Empress Orchid is a novel based on the true story of the Empress Dowager, a woman who ruled China roughly the same time as England’s Queen Victoria. She was born into a poor family, noble in name only by the thinnest of margins, and lucked into the Emperor’s court as a concubine and worked her way up the ladder. She’s reviled in Chinese history, blamed for the nations’s widespread opium addiction and crippling trade concessions to the British, French, and the Russians. Min, who’s from China, paints her far more sympathetically.
Empress Orchid is a rich historical novel, brimming with narrative details about court life that draws the reader in without ever going overboard. We follow Orchid’s rise from a young girl, nearly begging on the street to the Emperor’s throne itself, using her wits when she doesn’t have the bloodline or the schooling to fall back on. Minor characters play crucial roles in her life, like the shoemaker who used to be a dancer for the Emperor who first shows Orchid how to dress, act, and how to catch the Emperor’s eye.
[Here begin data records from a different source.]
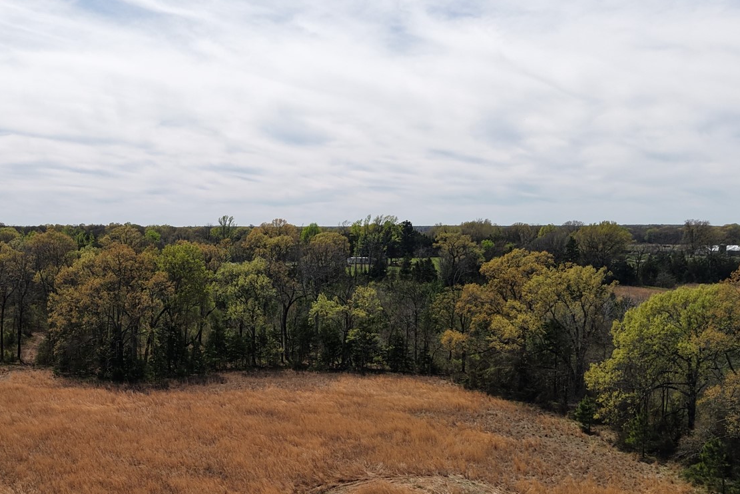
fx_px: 946
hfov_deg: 41.4
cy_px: 408
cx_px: 177
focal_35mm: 46
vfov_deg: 28.5
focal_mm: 8.67
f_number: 1.8
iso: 100
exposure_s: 1/1600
There’s the loyal eunuch servant who has eyes and ears everywhere in the court, and the Empress who is both her partner and her main rival. Orchid uses whatever she can to provide for herself, her royal son, and for her beloved nation that is blind to its own decline and corruption.
This is not a novel I would have normally picked up, but I’m glad I stumbled across it. The writing is intoxicating – it’s the kind of book that you think about long after your bookmark leaves it – and I will certainly track down Min’s other novels. Well worth getting.